Beavers QB Luton looks back, and ahead
Jake Luton's senior season at Oregon State was a rousing success, and his postseason hasn't been bad, either.
Already named to participate in a pair of all-star games — the NFLPA Collegiate Bowl in the Rose Bowl on Jan. 18 and the Hula Bowl in Honolulu on Jan. 26 — Luton was last week honored as the FBS recipient of the Mayo Clinic National Comeback Player of the Year Award.
The 6-7, 225-pound Luton will join FCS winner Drew Wilson of Georgia Southern and Division III recipient Octavion Wilson for an award presentation at the Fiesta Bowl on Saturday in Phoenix.
"I feel really honored," Luton said via phone from Marysville, Washington, where he is visiting his family for Christmas. "A lot of cool things have happened ths year, but this one is really special to me.
"It's been a long road for me at Oregon State — a lot of ups and downs. Having to persevere through some things, to be recognized like this feels pretty good."
After arriving as a transfer from Ventura (California) JC, Luton's junior season in 2017 was cut short in the fourth game at Washington State, when he suffered a thoracic spine fracture in the second half against the Cougars.
He recovered to become the Beavers' starter the following season and, on the third play from scrimmage in the opener against Ohio State, sustained a concussion. He was cleared for duty the following week and played as a reserve against Southern Utah. The next week, he suffered a high ankle sprain that kept him out of action for the next four games.
Given a sixth season of eligibility via medical hardship, Luton made the most of it this season, guiding the Beavers to five wins in his 11 starts. Luton completed 62 percent of his passes for 2,714 yards, 28 touchdowns — third-best in school history — and just three interceptions.
The low point was the Civil War game. Luton suffered a forearm injury late in Oregon State's 54-53 loss the week before. Luton warmed up but was unable to go in the Beavers' 24-10 setback to Oregon at Autzen Stadium.
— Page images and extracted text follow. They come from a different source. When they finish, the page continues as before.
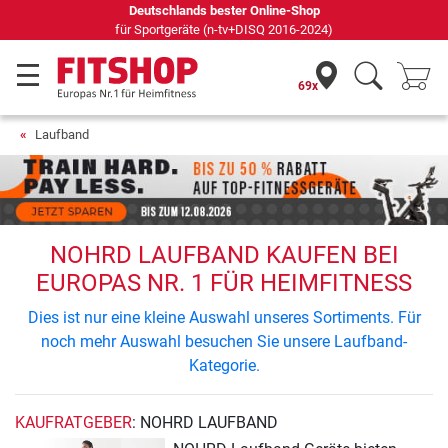
Deutschlands bester Online-Shop
für Sportgeräte (n-tv+DISQ 2016-2024)
69x
Laufband
NOHRD LAUFBAND KAUFEN BEI
EUROPAS NR. 1 FÜR HEIMFITNESS
Dies ist nur eine kleine Auswahl unseres Sortiments. Für
noch mehr Auswahl besuchen Sie unsere Laufband-
Kategorie.
KAUFRATGEBER
: NOHRD LAUFBAND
"It was definitely the most disappointing thing that happened all year," Luton said. "From a team standpoint, it was just so disappointing to not be out there with the guys. From a personal standpoint, it sucked. I did everything I could to get ready. The trainers did everything they could to get me ready. There just wasn't enough time to get it right."
There was no structural damage to Luton's arm.
"It was a contusion of some sort and a muscle strain," he said. "It hit some nerves and tendons, and it swelled up. It made the arm pretty much unusable."
Nearly a month later, the arm is still not back to full health. He just recently began to throw the football around lightly.
"I've been trying to rest it up," he said. "We were pretty aggressive with it Civil War week, trying to get it back healthy, but we just weren't able to in time. So it's been about healing up since then. It's starting to feel a lot better."
Luton, 23, should be back in time to participate in the NLFPA game, to which he is committed.
"I'm excited to get to play in front of a bunch of scouts and prove what I can do," he said.
Luton also has been named to play in the Hula Bowl, though he isn't sure if he'll accept the invitation. He wants to discuss with an agent whether he should play in both games. Luton expects to sign with one in the next few days.
"But going to Hawaii for a few days wouldn't be the worst thing, that's for sure," he said with a laugh.
LUton is also looking to hire a trainer and land a facility in which to prepare for Pro Day in Corvallis in March and the NFL draft in April.
"I've looked a possibilities in Southern California, Colorado and Phoenix," he said.
Luton and his girlfriend, Paige Holland, moved out of their Corvallis apartment last Tuesday, flew to Los Angeles on Wednesday to spend a few days there, then moved all their possessions for storage in Marysville.
"Now it's about figuring out where to go next," Luton said.
Luton said he will look back with fondness on what turned out to be a successful senior season.
"Most people would think there is no reason to celebrate — five wins and no bowl game, not exactly where we wanted to be," he said. "But it was a step in the right direction for the program.
"We beat a few teams and hung in there with teams that have really taken it to us in past years. We were seven points away from three more wins. We were right there with some good teams and beat some others. It was a pretty dramatic turnaround. There's a lot to be proud of for Beaver Nation, and something to be excited about for next year."